Training: Supervised fine-tuning (SFT) is crucial, with tens of thousands of annotations proving sufficient, as seen in Llama-2's 27,540 annotations. Quality and diversity of data are vital. Reinforcement Learning from Human Feedback (RLHF) uses algorithms like proximal policy optimization (PPO) to align model behavior with human preferences, enhancing safety. An alternative to PPO is direct preference optimization (DPO).
Data Contamination during Pre-training: The increasing issue of data contamination, where pre-training corpora include benchmark data, affects perceptions of LLMs' generalization abilities. Addressing this requires exploring the overlap between benchmarks and pre-training data and assessing overfitting to enhance LLM reliability.

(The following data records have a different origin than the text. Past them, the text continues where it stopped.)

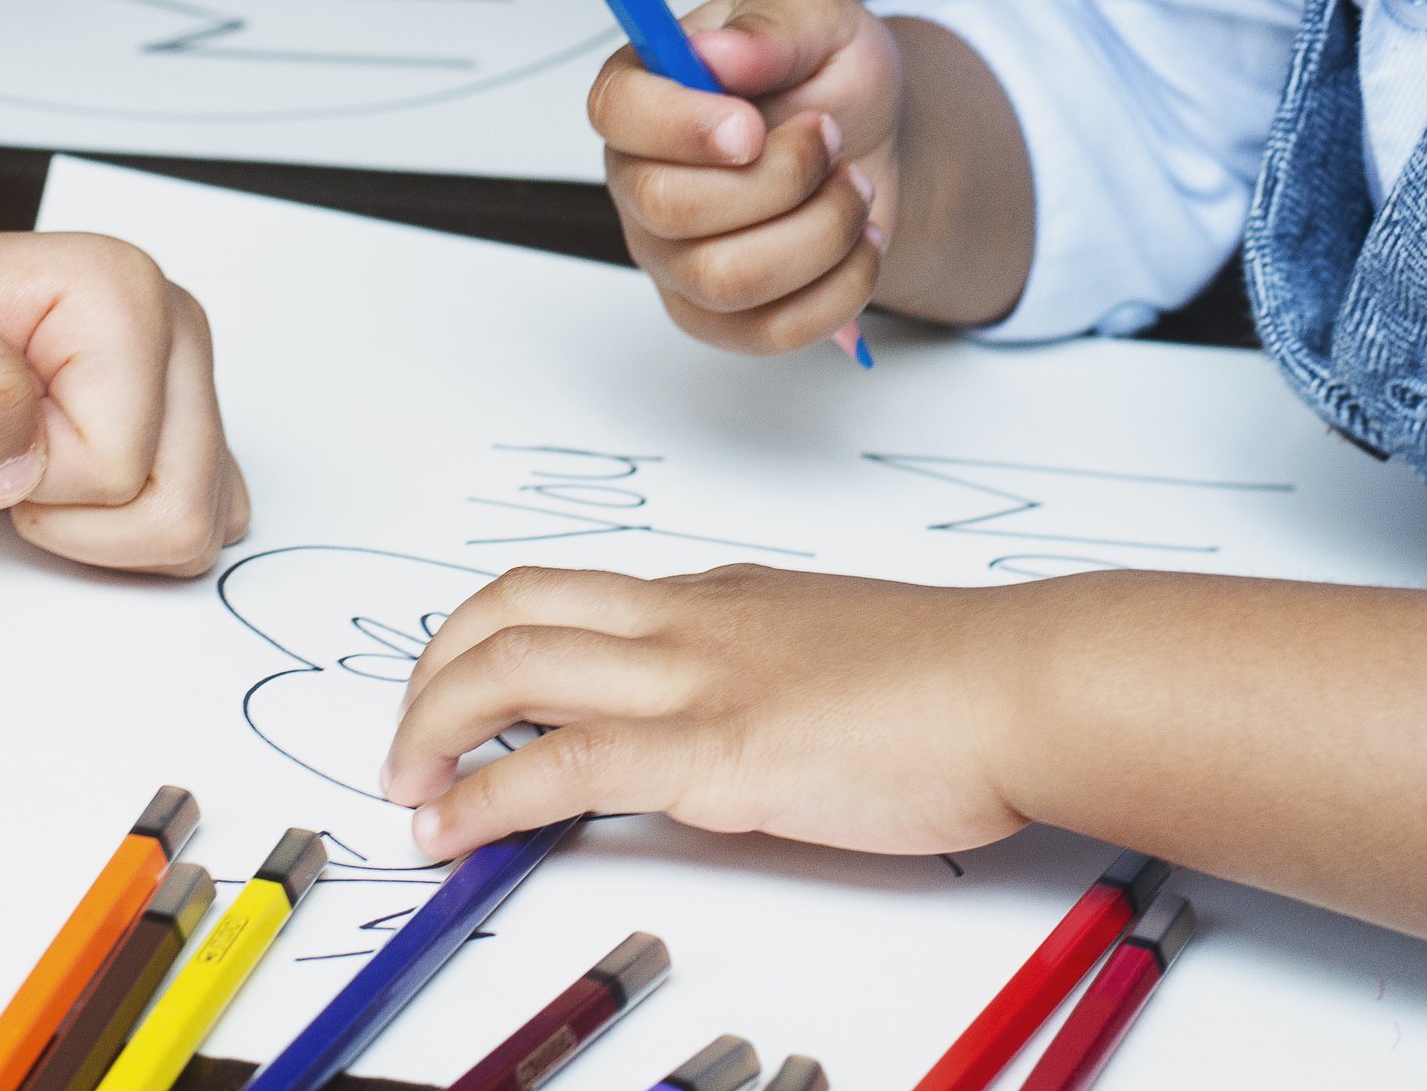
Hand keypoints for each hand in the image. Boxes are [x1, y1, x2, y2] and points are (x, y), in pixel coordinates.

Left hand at [0, 223, 249, 575]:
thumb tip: (20, 464)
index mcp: (122, 292)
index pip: (120, 460)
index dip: (31, 475)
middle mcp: (169, 333)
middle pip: (178, 501)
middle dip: (70, 514)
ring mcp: (177, 389)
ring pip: (196, 525)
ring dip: (95, 535)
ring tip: (17, 469)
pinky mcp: (169, 439)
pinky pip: (191, 532)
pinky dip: (118, 544)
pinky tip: (51, 492)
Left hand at [385, 563, 1035, 860]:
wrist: (1022, 684)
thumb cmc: (960, 683)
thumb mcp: (836, 657)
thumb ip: (769, 674)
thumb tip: (730, 725)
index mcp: (719, 597)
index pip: (565, 595)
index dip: (485, 640)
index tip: (454, 697)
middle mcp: (689, 620)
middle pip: (510, 612)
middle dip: (430, 675)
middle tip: (405, 745)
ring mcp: (695, 678)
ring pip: (511, 666)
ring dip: (431, 728)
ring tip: (404, 789)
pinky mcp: (712, 751)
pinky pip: (562, 764)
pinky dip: (483, 799)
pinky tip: (451, 832)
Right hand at [598, 0, 902, 354]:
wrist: (877, 143)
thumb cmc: (830, 78)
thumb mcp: (818, 18)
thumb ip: (772, 26)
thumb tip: (720, 52)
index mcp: (645, 93)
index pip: (616, 113)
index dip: (680, 125)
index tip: (751, 125)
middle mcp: (642, 180)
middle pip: (669, 207)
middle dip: (780, 177)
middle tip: (830, 138)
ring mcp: (673, 258)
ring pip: (726, 278)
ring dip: (820, 231)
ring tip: (854, 188)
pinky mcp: (720, 317)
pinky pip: (770, 330)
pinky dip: (840, 286)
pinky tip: (860, 242)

Future directions include standardizing disclosure of pre-training data and developing methods to mitigate data contamination.

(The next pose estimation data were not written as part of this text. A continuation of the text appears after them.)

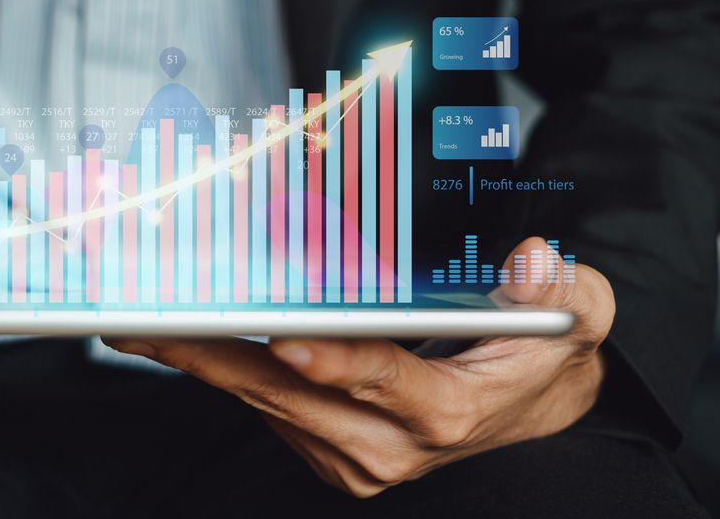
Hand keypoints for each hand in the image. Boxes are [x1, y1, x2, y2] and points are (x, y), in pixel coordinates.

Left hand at [107, 237, 613, 497]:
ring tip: (138, 325)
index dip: (334, 360)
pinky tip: (181, 341)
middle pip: (288, 394)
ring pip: (262, 402)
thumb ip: (564, 291)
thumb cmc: (539, 358)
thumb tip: (530, 264)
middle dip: (212, 355)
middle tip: (145, 322)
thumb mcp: (580, 317)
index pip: (381, 381)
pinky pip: (263, 407)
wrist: (526, 415)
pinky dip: (222, 371)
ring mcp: (351, 456)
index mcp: (443, 411)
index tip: (286, 338)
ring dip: (200, 362)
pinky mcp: (324, 452)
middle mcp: (388, 445)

Closed-sourced Development of Alignment: RLHF for alignment is gaining attention, but few open-source LLMs use it due to the lack of high-quality preference data and pre-trained reward models. Addressing the scarcity of diverse, high-quality data in complex scenarios remains a challenge.
Difficulty in Continuous Improvements: Enhancing fundamental LLM abilities faces challenges like the high cost of exploring data mixtures and reliance on knowledge distillation from closed-source models, which may mask issues in scalability. Future research could explore novel methods like unsupervised learning to advance LLM abilities while addressing these challenges and costs.
I. Read and Learn: Dive into the detailed survey comparing open-source LLMs with ChatGPT. It’s a treasure trove of information for anyone interested in the future of AI.
II. Engage with AI Safely: Understand the importance of safety in AI interactions. The use of Reinforcement Learning with Human Feedback (RLHF) in models like GPT-3.5-turbo and GPT-4 ensures responses are respectful and unbiased. Explore how this can be implemented more broadly in AI technology.
III. Contribute to AI Development: For those in the field, consider the challenges in training LLMs, like data contamination and the need for diverse, quality data. There’s a call to action for developing methods to mitigate these challenges and to explore new training techniques, such as unsupervised learning, for the continuous improvement of LLMs.